Seria preciso que o astral deste país fosse muito baixo para que a vocação tão verdadeira (e já tantas vezes constatada) de Elis continuasse por muito tempo permitindo equívocos: o brilhante não é falso. Eu estava conversando com Gal e a gente falou sobre técnica e sobre talento e sobre como a pessoa começa a cantar desde menino. Agora estou sabendo claramente o que é o grande prazer de ouvir Elis cantar. Todo mundo tem feito os elogios justos a Miriam e a Naum (penso em Roberto Pinho e na cidade de Cachoeira) por terem feito um espetáculo de nível, de beleza, e algumas pessoas vêem Elis como uma boa cantora-atriz dentro de um espetáculo bem concebido e bem realizado, no qual qualquer cantora-atriz boa atingiria o mesmo resultado. Eu penso que, na verdade, é o fato de esse espetáculo ser, no momento, o melhor modo de fazer chegar até a gente a grande arte de Elis que faz dele um trabalho concebido e bem realizado. Não tenho dúvida de que todos os que participaram da transação desse show sabem e são felizes por isso: é Elis, só pode ser Elis, é o canto de Elis.

Jorge Ben disse que eu sou ternura. Eu quero mandar beijos pra a Miriam, pra Naum, pra César, pra o Rogério, pra todos os que entraram na transação, cada músico, cada ator, maquinistas, costureiros, tudo. Mas é com Elis que eu gostaria de falar.

Elis, eu tomei o ônibus pra ir a São Paulo ver seu show. Que bom que seja em São Paulo. Fui porque pensava que esse show seria o que eu sonhava pra você. Mas é mais do que isso porque "viver é melhor que sonhar". E eu gostei muito de ver você cantando a canção que diz isso. Eu gostei muito muito de ver você cantando tudo. Gracias a la vida. Eu fiquei doce e besteirão quando o show terminou. E meditei. Não tenho medo. O show business é um bicho papão muito bonito e você engole ele: essa é a mensagem que você passa pra todos os seus colegas de profissão.
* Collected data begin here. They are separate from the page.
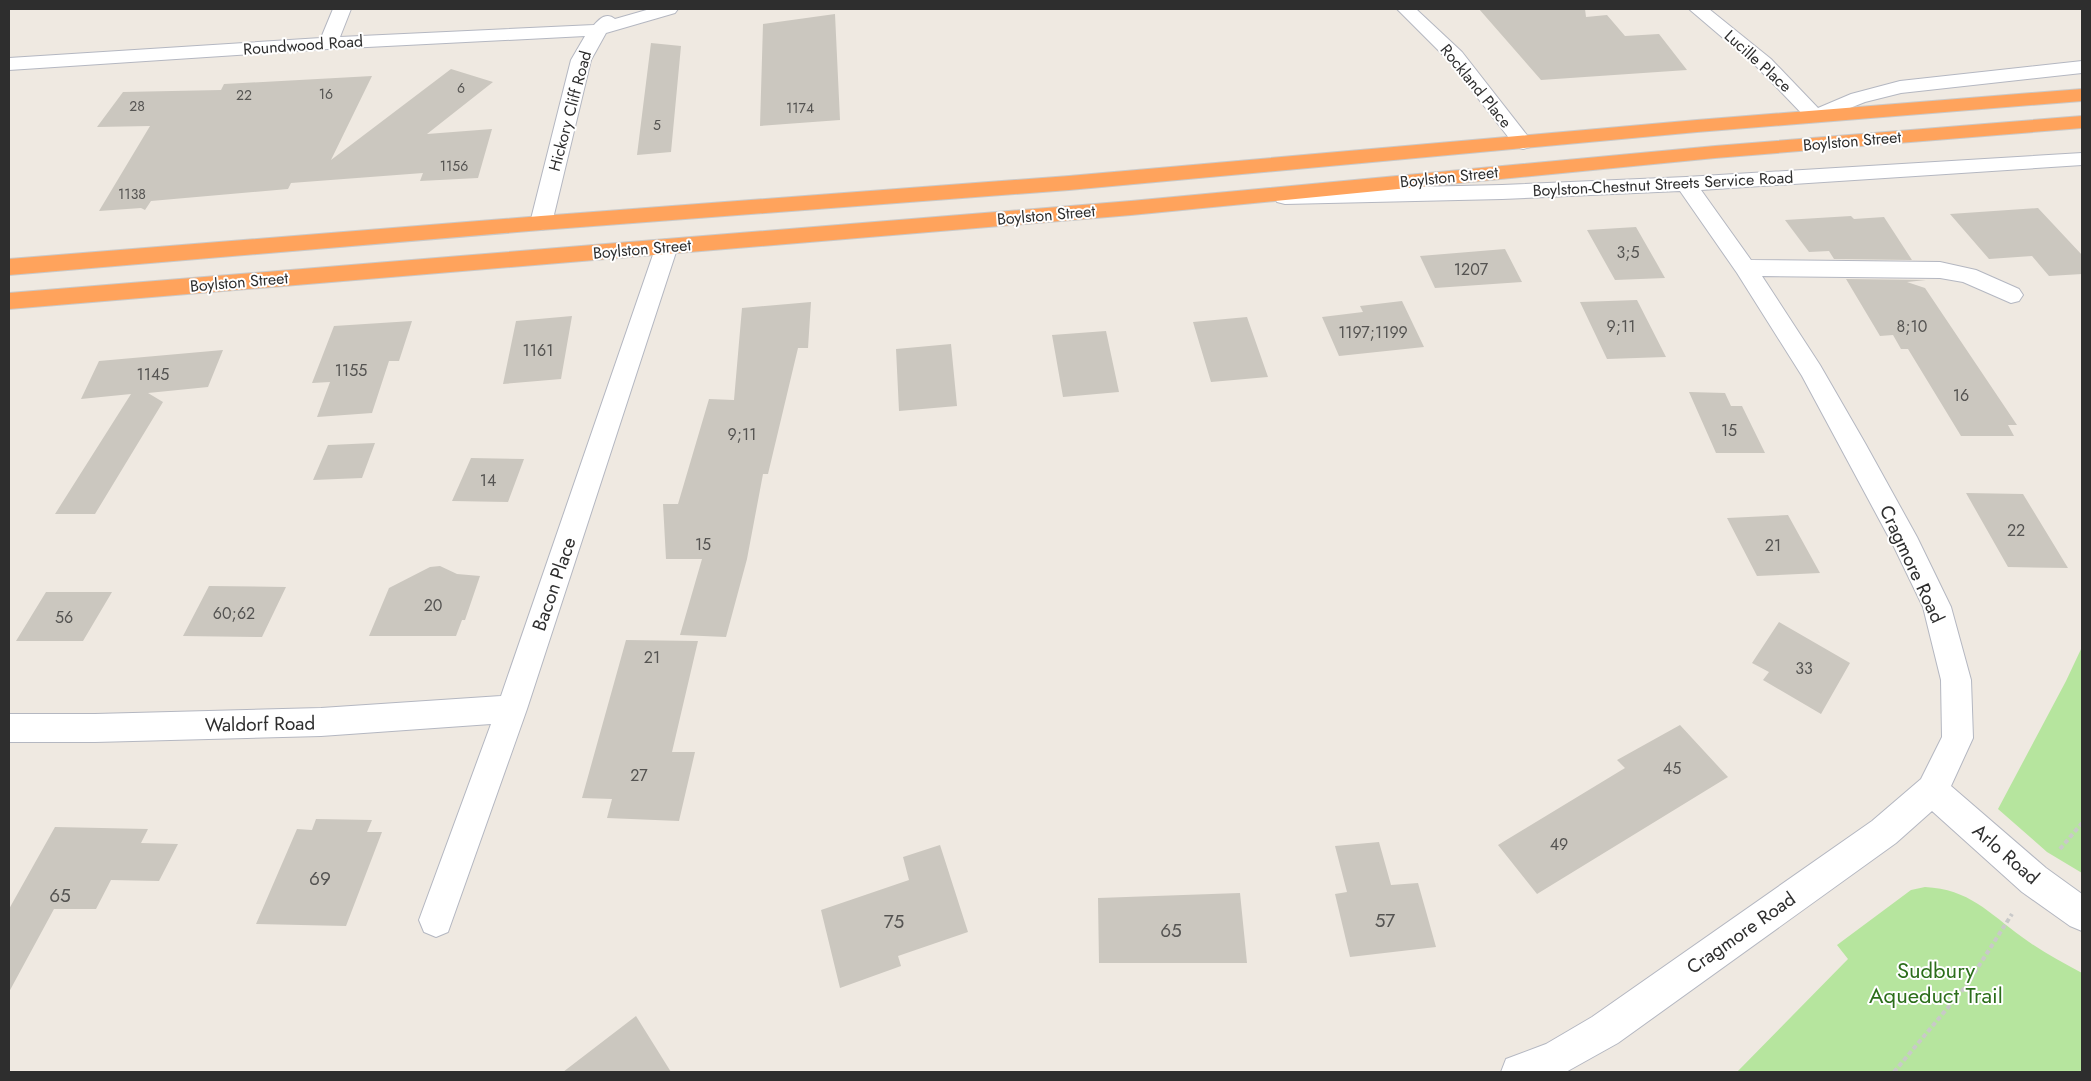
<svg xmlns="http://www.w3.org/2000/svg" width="2091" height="1081" font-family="Jost,sans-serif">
<rect width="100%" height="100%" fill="#efe9e1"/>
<path fill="#b6e59e" d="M 2082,647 L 2082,873 L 2047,852 L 1998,809 L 2066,681 Z
M 1925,887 C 1969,889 1989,913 2022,937 C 2041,951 2061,962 2082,973 L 2082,1072 L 1737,1072 L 1848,959 L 1837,945 L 1911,890 Z"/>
<path fill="#cbc7bf" d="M 1479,9 L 1585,9 L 1586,17 L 1607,15 L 1625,36 L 1659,34 L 1687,70 L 1541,80 Z
M 835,14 L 840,120 L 760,126 L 763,24 Z
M 651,43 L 681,46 L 671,152 L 637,155 Z
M 451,69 L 493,82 L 427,134 L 492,129 L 478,178 L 420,181 L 423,173 L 291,183 L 288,189 L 151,201 L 145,210 L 141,208 L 99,211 L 150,126 L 97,127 L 123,92 L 221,90 L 224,84 L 372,76 L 331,160 Z
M 2038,208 L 2082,255 L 2082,274 L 2049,276 L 2032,256 L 1989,259 L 1950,214 Z
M 1851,216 L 1854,219 L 1884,217 L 1912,260 L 1834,259 L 1829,251 L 1809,252 L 1785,220 Z
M 1636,227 L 1656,262 L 1665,278 L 1615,280 L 1587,230 Z
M 1505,249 L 1522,282 L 1435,288 L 1420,256 Z
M 1846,279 L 1926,280 L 1907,282 L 1925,288 L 2017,425 L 2008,425 L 2014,436 L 1961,436 L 1908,349 L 1901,349 L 1893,335 L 1880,336 Z
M 1637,300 L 1666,357 L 1607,359 L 1580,302 Z
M 1402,301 L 1424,347 L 1339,356 L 1322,317 L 1363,312 L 1360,306 Z
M 811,302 L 808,348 L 798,348 L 768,474 L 763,474 L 747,559 L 726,637 L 680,635 L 702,559 L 666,559 L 663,504 L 678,504 L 709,399 L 734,400 L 742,308 Z
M 572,316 L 561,379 L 503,384 L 516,321 Z
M 1247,317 L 1268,377 L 1211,382 L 1193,322 Z
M 412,321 L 399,361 L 389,361 L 372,413 L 317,417 L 330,382 L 312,383 L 334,326 Z
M 1106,331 L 1119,392 L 1063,397 L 1052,335 Z
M 951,344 L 957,406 L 899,411 L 896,349 Z
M 223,350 L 208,387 L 148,393 L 163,402 L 95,514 L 55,514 L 131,394 L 81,399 L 99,361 Z
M 1689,392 L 1725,393 L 1731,406 L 1742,406 L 1765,453 L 1716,453 Z
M 375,443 L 362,478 L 313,480 L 328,445 Z
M 471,458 L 524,459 L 508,502 L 452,501 Z
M 1966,493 L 2023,494 L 2068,568 L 2008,567 Z
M 1788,515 L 1820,573 L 1757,576 L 1727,518 Z
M 440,566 L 457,574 L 480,576 L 465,620 L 462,620 L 456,636 L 369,636 L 389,588 L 430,567 Z
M 209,586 L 286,587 L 262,637 L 183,636 Z
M 46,592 L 112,592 L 83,641 L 16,641 Z
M 1779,622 L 1850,663 L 1821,714 L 1763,680 L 1769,672 L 1752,663 Z
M 626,640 L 698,641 L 672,752 L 695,752 L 679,821 L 607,818 L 612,799 L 582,798 Z
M 1680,725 L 1728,777 L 1537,894 L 1498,845 L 1625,768 L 1617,760 Z
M 316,819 L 372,820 L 367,832 L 382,832 L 346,926 L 256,924 L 297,829 L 312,830 Z
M 55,827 L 148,829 L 141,843 L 178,844 L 159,881 L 111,880 L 96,909 L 54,909 L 9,992 L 9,909 Z
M 1379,842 L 1391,885 L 1418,883 L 1436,947 L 1350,957 L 1335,894 L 1347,892 L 1335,846 Z
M 940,845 L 968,932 L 898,956 L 901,966 L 840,988 L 821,910 L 909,880 L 903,857 Z
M 1240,893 L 1247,963 L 1099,963 L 1098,898 Z
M 636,1016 L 671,1072 L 563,1072 Z"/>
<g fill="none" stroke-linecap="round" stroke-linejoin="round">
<defs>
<path id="minor" d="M 333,9 L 351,9 L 340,37 L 594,25 C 600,18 607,12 615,19 L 650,9 L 678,9 L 675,13 L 606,33 L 591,60 L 552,223 L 549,228 L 541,230 L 533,228 L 530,223 L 571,60 L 585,36 L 328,49 L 9,70 L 9,58 L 321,38 Z
M 1397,9 L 1416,9 L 1462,52 L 1530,139 L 1533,143 L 1530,147 L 1523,149 L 1516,147 L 1448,60 Z
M 1689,9 L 1709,9 L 1771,59 L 1818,108 L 1851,94 L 1900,81 L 2082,61 L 2082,73 L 1901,93 L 1865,102 L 1815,122 L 1808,120 L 1757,67 Z
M 2082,153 L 2082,165 L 1701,190 L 1751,260 L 1940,262 L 1976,270 L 2019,289 L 2023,295 L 2019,301 L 2011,303 L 1963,282 L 1940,278 L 1762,276 L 1820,365 L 1865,443 L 1917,537 L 1951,607 L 1971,680 L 1973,738 L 1951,786 L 2046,868 L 2082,894 L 2082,931 L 2070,926 L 2022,892 L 1932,811 L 1896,843 L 1618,1043 L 1566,1072 L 1501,1072 L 1506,1059 L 1546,1044 L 1592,1017 L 1872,821 L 1921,779 L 1942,737 L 1941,680 L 1923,607 L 1894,547 L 1802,376 L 1737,273 L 1680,191 L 1502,199 L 1285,204 L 1277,202 L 1274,197 L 1277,192 L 1285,190 L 1502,185 L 1686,177 Z
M 667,239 L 675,241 L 678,246 L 527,709 L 448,932 L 436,937 L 424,932 L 419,920 L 491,724 L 321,736 L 95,742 L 9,742 L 9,714 L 95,714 L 321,708 L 501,696 L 656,246 L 659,241 Z"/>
<path id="highway" d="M 2082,89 L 2082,101 L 1697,132 L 1069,190 L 541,230 L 9,275 L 9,259 L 541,216 L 1069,176 L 1697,120 Z
M 2082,116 L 2082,128 L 1715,158 L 1131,215 L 9,309 L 9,293 L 1131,201 L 1715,146 Z"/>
</defs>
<use href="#minor" stroke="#b4b7c1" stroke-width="2"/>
<use href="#highway" stroke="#c9c9c9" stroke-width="2"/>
<path stroke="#c9c9c9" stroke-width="4" stroke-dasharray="4.5 3" stroke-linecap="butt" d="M 2060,849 L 2082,823
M 1894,1072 L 1966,986 L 2012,914"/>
<use href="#minor" fill="#fff" fill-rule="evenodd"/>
<use href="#highway" fill="#ffa35c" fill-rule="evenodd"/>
</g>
<g text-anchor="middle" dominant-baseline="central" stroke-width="4" stroke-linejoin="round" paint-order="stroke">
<g font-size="14" fill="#555452">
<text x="461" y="88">6</text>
<text x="326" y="94">16</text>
<text x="244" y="95">22</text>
<text x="137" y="106">28</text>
<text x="800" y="108">1174</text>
<text x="657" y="125">5</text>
<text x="454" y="166">1156</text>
<text x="132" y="194">1138</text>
</g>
<g font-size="16" fill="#2e2e2e" stroke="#fff">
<text transform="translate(303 45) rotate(-4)">Roundwood Road</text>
<text transform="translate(1758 61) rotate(42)">Lucille Place</text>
<text transform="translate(1476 86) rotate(51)">Rockland Place</text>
<text transform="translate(570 111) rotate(-75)">Hickory Cliff Road</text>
<text transform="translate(1852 141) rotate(-5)">Boylston Street</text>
<text transform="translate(1449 177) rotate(-6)">Boylston Street</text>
<text transform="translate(1663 184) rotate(-3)">Boylston-Chestnut Streets Service Road</text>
<text transform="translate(1046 215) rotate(-5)">Boylston Street</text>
<text transform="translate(642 249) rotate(-5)">Boylston Street</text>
<text transform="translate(239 282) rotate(-5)">Boylston Street</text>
</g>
<g font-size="16" fill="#555452">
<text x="1628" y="252">3;5</text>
<text x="1471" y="269">1207</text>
<text x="1621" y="326">9;11</text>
<text x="1912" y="326">8;10</text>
<text x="1373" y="332">1197;1199</text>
<text x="538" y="350">1161</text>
<text x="351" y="370">1155</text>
<text x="153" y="374">1145</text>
<text x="1961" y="395">16</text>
<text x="1729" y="430">15</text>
<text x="742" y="434">9;11</text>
<text x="488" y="480">14</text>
<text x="2016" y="530">22</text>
<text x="703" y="544">15</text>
<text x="1773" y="545">21</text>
<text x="433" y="605">20</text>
<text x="234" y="613">60;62</text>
<text x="64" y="617">56</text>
<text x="652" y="657">21</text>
<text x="1804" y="668">33</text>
<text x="1672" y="768">45</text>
<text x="639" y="775">27</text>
<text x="1559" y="844">49</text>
</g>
<g font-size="19" fill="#2e2e2e" stroke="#fff">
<text transform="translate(1912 564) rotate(65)">Cragmore Road</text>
<text transform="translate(554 584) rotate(-71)">Bacon Place</text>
<text transform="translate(260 724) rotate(-1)">Waldorf Road</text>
<text transform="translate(2006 854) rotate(41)">Arlo Road</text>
<text transform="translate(1741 933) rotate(-35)">Cragmore Road</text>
</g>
<g font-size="19" fill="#555452">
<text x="320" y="878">69</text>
<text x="60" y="895">65</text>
<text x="1385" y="920">57</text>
<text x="894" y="921">75</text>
<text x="1171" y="930">65</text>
</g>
<g font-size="22" fill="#2c6e1b" stroke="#fff">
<text x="1936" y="970">Sudbury<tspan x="1936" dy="25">Aqueduct Trail</tspan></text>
</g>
</g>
<rect width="2091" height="1081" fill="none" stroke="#2e2e2e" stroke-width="20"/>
</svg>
Diga a César que ele está lindo. Na hora em que ele fica sozinho no piano acústico e você vem e canta pra ele, eu pensei no significado da união e ouvi você cantar tão tão lindo e senti a ausência de Dedé que tinha ficado no Rio e me senti apaixonado por tudo e chorei e fiquei querendo abraçar o meu amigo que estava do meu lado e entendi todo o lance de uma pessoa cantando acima dos limites do cotidiano. Você cantou minha música perto de mim, sem saber. Me encontrei com você completamente e isso me enriqueceu. Foi o que tinha de ser. O compositor não precisa lhe dizer mais nada.

Caetano Veloso.

MÚSICA DO PLANETA TERRA, Nº 3, 1976.

Fonte: Livro O Mundo Não É Chato. Caetano Veloso. Organizado por Eucanaã Ferraz. Companhia das Letras, 2005.